Failure of medical treatment, or the desire to avoid long term PPI use is an indication for surgical treatment of reflux, in a patient suitable for such a procedure.
Who is suitable for anti-reflux surgery? Right off the bat let me say that those who would be high risk for general anesthesia, and those that have a body mass index (BMI) of 40 or greater (BMI Calculator) are not good candidates for this surgery. And if you are referred to me for this, I will most likely not have anything more to offer you.
There are diagnostic tests used in the evaluation of those considering antireflux surgery and include an upper endoscopy (EGD), which is required of every patient. Other tests that may be used are, a barium esophagram, esophageal manometry, and ambulatory pH probe.
I use the latter three tests only selectively for patients who have difficulty swallowing (esophageal manometry), who have only atypical symptoms (pH probe), and for those with unclear anatomy (barium esophagram).
Surgery for Reflux
The standard surgical treatment for GERD is some form of fundoplication, which translates to the folding of the fundus of the stomach against the lower esophagus. This is most commonly done in the form of a Laparoscopic Nissen Fundoplication. Laparoscopic meaning it is performed through multiple (5 to be precise) small incisions using long instruments and a camera, as opposed to a large midline incision. Nissen is the last name of the surgeon the came up with the idea. In this procedure and hiatal hernia that is present is repaired, and the fundus of the stomach is sutured to itself around the lower esophagus. A common variation to this procedure is to perform a partial fundoplication (named after a surgeon as well, Toupet). There have been a number of variations on this procedure over the years developed to mitigate some of the potential side effects of this surgery, but Laparoscopic Nissen Fundoplication remains the most “popular” procedure for the treatment of reflux. Over my years in practice I estimate that I have performed close to 400 of these procedures.
A newer approach that I have been utilizing is the Trans-oral Incisionless Fundoplication (TIF) procedure. This is also done in the operating room under general anesthesia, but instead of making incisions, it is a device that is placed through the patients mouth and passed into the stomach using an endoscope. This forms a partial fundoplication, very similar to what is formed laparoscopically. It tends to have a faster recovery, but cannot be used on patients with any significant hiatal hernia.

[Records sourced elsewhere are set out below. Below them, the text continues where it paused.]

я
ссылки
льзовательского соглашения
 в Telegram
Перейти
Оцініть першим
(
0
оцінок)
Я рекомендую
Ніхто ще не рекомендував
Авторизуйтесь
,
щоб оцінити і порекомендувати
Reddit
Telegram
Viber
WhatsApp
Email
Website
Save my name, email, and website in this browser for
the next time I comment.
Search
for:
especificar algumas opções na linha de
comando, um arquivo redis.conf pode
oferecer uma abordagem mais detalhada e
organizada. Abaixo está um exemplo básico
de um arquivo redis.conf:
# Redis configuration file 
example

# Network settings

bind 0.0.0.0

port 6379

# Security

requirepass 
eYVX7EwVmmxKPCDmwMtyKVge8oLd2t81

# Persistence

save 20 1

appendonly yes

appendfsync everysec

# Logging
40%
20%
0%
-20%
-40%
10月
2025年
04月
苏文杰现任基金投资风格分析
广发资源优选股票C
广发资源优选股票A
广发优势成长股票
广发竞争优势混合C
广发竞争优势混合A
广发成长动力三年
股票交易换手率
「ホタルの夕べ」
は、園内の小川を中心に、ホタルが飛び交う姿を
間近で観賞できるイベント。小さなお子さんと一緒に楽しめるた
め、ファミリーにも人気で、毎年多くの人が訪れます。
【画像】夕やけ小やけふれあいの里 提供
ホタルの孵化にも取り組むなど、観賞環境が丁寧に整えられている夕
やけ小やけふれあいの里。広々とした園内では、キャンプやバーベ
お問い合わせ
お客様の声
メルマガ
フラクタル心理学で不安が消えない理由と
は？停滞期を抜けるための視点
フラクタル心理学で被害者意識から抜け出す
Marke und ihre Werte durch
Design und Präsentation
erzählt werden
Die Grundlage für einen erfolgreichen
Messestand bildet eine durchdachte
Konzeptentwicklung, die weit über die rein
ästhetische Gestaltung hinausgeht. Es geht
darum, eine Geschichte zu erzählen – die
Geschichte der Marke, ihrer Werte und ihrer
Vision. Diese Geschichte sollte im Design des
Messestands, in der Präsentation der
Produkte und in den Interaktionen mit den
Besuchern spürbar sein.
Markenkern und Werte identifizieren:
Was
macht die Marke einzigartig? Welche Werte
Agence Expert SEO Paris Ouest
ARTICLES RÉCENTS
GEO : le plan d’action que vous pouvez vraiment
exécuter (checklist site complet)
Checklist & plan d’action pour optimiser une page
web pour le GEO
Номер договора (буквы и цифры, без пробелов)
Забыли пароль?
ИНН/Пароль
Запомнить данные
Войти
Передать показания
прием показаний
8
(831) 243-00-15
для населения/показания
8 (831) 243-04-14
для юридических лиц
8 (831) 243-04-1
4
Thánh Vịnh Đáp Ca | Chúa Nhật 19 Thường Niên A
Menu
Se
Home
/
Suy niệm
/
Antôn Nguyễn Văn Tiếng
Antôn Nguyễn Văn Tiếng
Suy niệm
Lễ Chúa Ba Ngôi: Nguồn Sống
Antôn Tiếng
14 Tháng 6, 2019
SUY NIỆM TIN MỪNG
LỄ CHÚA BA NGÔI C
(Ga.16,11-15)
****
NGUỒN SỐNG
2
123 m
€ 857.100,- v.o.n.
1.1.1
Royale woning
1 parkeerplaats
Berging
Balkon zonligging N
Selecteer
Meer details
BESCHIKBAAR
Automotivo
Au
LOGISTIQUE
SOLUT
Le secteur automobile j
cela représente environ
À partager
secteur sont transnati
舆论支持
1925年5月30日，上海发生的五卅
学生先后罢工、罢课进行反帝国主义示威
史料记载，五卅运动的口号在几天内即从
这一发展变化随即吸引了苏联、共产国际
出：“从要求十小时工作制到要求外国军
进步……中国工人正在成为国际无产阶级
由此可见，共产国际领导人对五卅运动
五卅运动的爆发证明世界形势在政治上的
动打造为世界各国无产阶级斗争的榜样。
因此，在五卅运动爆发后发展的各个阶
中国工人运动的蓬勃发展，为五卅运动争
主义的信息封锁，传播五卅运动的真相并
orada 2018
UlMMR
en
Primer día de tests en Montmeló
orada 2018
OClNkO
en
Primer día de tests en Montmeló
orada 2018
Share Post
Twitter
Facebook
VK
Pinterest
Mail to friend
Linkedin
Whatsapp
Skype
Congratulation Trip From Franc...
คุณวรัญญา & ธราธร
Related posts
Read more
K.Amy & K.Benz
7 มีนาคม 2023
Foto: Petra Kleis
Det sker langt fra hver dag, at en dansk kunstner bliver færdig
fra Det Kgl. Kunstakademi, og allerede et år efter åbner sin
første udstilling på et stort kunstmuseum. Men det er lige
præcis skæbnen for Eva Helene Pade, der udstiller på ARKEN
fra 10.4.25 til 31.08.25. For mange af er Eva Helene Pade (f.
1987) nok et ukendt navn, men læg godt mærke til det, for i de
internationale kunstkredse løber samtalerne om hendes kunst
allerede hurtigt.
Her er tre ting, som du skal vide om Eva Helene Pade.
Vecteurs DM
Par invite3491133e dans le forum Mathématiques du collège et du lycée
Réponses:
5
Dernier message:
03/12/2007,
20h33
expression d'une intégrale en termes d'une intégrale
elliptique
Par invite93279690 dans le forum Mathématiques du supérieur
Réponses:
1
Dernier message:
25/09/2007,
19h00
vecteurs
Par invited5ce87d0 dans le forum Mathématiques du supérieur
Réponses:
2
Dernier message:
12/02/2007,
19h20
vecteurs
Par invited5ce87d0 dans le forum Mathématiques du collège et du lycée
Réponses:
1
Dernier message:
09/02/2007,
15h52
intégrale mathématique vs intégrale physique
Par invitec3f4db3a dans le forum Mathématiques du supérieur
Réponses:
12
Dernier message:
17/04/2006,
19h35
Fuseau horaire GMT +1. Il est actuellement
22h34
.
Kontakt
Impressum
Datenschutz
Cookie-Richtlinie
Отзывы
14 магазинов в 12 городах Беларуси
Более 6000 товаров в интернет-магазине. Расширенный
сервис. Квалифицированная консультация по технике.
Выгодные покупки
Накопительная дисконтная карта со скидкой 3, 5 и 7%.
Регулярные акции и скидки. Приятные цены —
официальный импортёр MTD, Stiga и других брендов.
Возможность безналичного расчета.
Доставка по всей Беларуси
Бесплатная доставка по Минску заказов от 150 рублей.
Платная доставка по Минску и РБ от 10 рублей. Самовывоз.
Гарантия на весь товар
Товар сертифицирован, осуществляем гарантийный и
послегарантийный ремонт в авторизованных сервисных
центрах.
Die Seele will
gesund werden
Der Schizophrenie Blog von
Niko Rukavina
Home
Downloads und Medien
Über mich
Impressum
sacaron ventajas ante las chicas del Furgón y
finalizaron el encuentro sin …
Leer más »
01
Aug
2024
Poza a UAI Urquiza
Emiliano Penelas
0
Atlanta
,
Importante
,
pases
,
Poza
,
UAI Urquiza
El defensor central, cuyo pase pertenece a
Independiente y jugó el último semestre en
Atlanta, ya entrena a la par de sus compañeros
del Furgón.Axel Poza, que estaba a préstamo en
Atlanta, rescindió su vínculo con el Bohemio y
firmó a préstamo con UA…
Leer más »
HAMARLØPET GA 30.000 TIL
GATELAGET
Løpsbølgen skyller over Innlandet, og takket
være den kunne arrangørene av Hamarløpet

In either case, the post-operative stay is 1 night in the hospital. The next day patients are discharged home on a liquid diet for 2 weeks, and then advanced to a more normal diet over the next 6 weeks. Please refer to the post-op instructions for more details.
The operative risks of TIF and laparoscopic fundoplication are similar to some degree. They are bleeding, infection, injury to the surrounding structures (intestines, liver, stomach, esophagus and spleen), DVT and cardiopulmonary risks of general anesthesia (which are increased if you already have heart or lung disease). These complications are all, thankfully quite uncommon.
Post-operative risks are pain, dysphagia (trouble swallowing), bloating, increased flatulence, recurrent reflux or hiatal hernia, and the need for further procedures.